Gather every line in the entries below that contains the string "sQuery", and copy each such line in full.

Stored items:
- - - - - - -

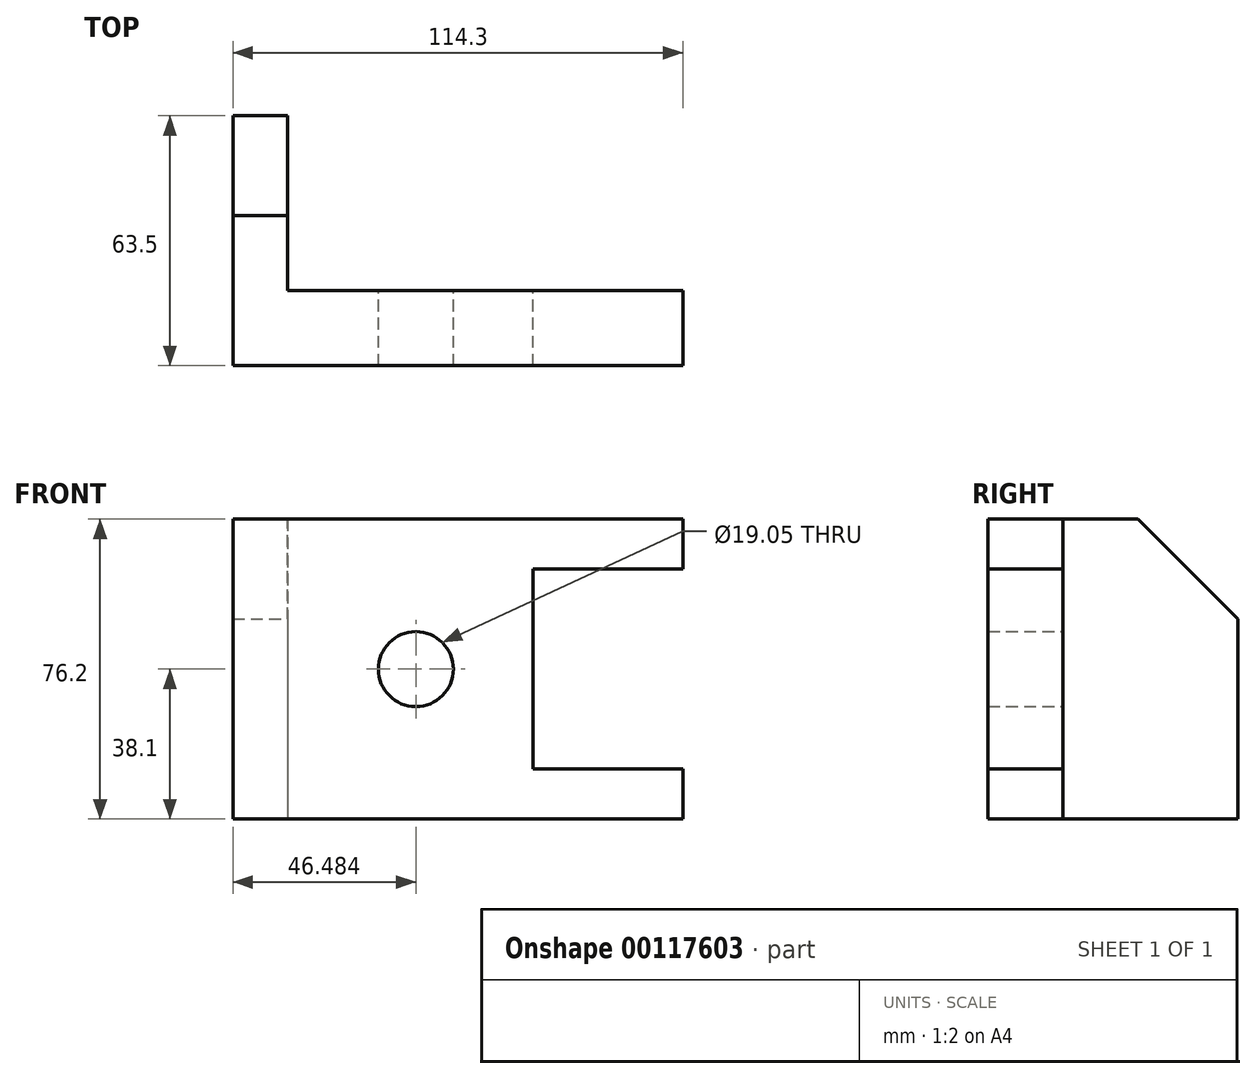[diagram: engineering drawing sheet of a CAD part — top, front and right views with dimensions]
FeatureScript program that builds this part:
annotation { "Feature Type Name" : "Feature", "Feature Type Description" : "" }
export const myFeature = defineFeature(function(context is Context, id is Id, definition is map)
    precondition{}
    {
        {
            var Q0;
            Q0=qCreatedBy(makeId("Top.planeOp"),FACE);
            var sketch = newSketch(context, id + "F0", { "sketchPlane" : qUnion([Q0])});
            skLineSegment(sketch, "E0", {"start": v(-84.39, 25.97) * mm, "end": v(-84.39, -37.53) * mm});
            skLineSegment(sketch, "E1", {"start": v(-84.39, -37.53) * mm, "end": v(29.91, -37.53) * mm});
            skLineSegment(sketch, "E2", {"start": v(29.91, -37.53) * mm, "end": v(29.91, -18.48) * mm});
            skLineSegment(sketch, "E3", {"start": v(29.91, -18.48) * mm, "end": v(-70.44, -18.48) * mm});
            skLineSegment(sketch, "E4", {"start": v(-70.44, -18.48) * mm, "end": v(-70.44, 25.97) * mm});
            skLineSegment(sketch, "E5", {"start": v(-70.44, 25.97) * mm, "end": v(-84.39, 25.97) * mm});
            skSolve(sketch);
        }
        {
            var Q0;
            Q0 = qSketchRegion(id + "F0", true);
            var Q1;
            Q1=makeQuery(id+"F0.imprint","IMPRINT",FACE,{"disambiguationData":[TD([[makeQuery(id+"F0.imprint","IMPRINT",EDGE,{"derivedFrom":sQuery(id+"F0.wireOp",EDGE,"E0")}),1.0]])]});
            extrude(context, id + "F1", {"entities" : qUnion([Q0, Q1]), "depth" : 76.2 * mm});
        }
        {
            var Q0;
            Q0=makeQuery(id+"F1.opExtrude","CAP_EDGE",EDGE,{"disambiguationData":[OSD([sQuery(id+"F0.wireOp",EDGE,"E5")])],"isStart":false});
            chamfer(context, id + "F2", {"entities" : qUnion([Q0]), "width" : 25.4 * mm, "tangentPropagation" : true});
        }
        {
            var Q0;
            Q0=makeQuery(id+"F1.opExtrude","SWEPT_FACE",FACE,{"disambiguationData":[OSD([sQuery(id+"F0.wireOp",EDGE,"E3")])]});
            var sketch = newSketch(context, id + "F3", { "sketchPlane" : qUnion([Q0])});
            skCircle(sketch, "E6", {"center": v(37.9, 38.1) * mm, "radius": 9.53 * mm});
            skSolve(sketch);
        }
        {
            var Q0;
            Q0=makeQuery(id+"F3.imprint","IMPRINT",FACE,{"disambiguationData":[TD([[makeQuery(id+"F3.imprint","IMPRINT",EDGE,{"derivedFrom":sQuery(id+"F3.wireOp",EDGE,"E6")}),1.0]])]});
            extrude(context, id + "F4", {"entities" : qUnion([Q0]), "operationType" : NewBodyOperationType.REMOVE, "endBound" : BoundingType.THROUGH_ALL, "oppositeDirection" : true, "depth" : 25.4 * mm});
        }
        {
            var Q0;
            Q0=makeQuery(id+"F1.opExtrude","SWEPT_FACE",FACE,{"disambiguationData":[OSD([sQuery(id+"F0.wireOp",EDGE,"E3")])]});
            var sketch = newSketch(context, id + "F5", { "sketchPlane" : qUnion([Q0])});
            skLineSegment(sketch, "E7", {"start": v(-29.91, 63.5) * mm, "end": v(8.19, 63.5) * mm});
            skLineSegment(sketch, "E8", {"start": v(8.19, 63.5) * mm, "end": v(8.19, 12.7) * mm});
            skLineSegment(sketch, "E9", {"start": v(8.19, 12.7) * mm, "end": v(-29.91, 12.7) * mm});
            skSolve(sketch);
        }
        {
            var Q0;
            Q0 = qSketchRegion(id + "F5", true);
            var Q1;
            {var subQ0=sQuery(id+"F5.wireOp",EDGE,"E7");Q1=makeQuery(id+"F5.imprint","IMPRINT",FACE,{"disambiguationData":[TD([[makeQuery(id+"F5.imprint","IMPRINT",EDGE,{"derivedFrom":subQ0}),-1.0]])]});}
            extrude(context, id + "F6", {"entities" : qUnion([Q0, Q1]), "operationType" : NewBodyOperationType.REMOVE, "endBound" : BoundingType.THROUGH_ALL, "oppositeDirection" : true, "depth" : 25.4 * mm});
        }
    });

- - - - - - -

■ EXPECTED ANSWER ■
            Q1=makeQuery(id+"F0.imprint","IMPRINT",FACE,{"disambiguationData":[TD([[makeQuery(id+"F0.imprint","IMPRINT",EDGE,{"derivedFrom":sQuery(id+"F0.wireOp",EDGE,"E0")}),1.0]])]});
            Q0=makeQuery(id+"F1.opExtrude","CAP_EDGE",EDGE,{"disambiguationData":[OSD([sQuery(id+"F0.wireOp",EDGE,"E5")])],"isStart":false});
            Q0=makeQuery(id+"F1.opExtrude","SWEPT_FACE",FACE,{"disambiguationData":[OSD([sQuery(id+"F0.wireOp",EDGE,"E3")])]});
            Q0=makeQuery(id+"F3.imprint","IMPRINT",FACE,{"disambiguationData":[TD([[makeQuery(id+"F3.imprint","IMPRINT",EDGE,{"derivedFrom":sQuery(id+"F3.wireOp",EDGE,"E6")}),1.0]])]});
            Q0=makeQuery(id+"F1.opExtrude","SWEPT_FACE",FACE,{"disambiguationData":[OSD([sQuery(id+"F0.wireOp",EDGE,"E3")])]});
            {var subQ0=sQuery(id+"F5.wireOp",EDGE,"E7");Q1=makeQuery(id+"F5.imprint","IMPRINT",FACE,{"disambiguationData":[TD([[makeQuery(id+"F5.imprint","IMPRINT",EDGE,{"derivedFrom":subQ0}),-1.0]])]});}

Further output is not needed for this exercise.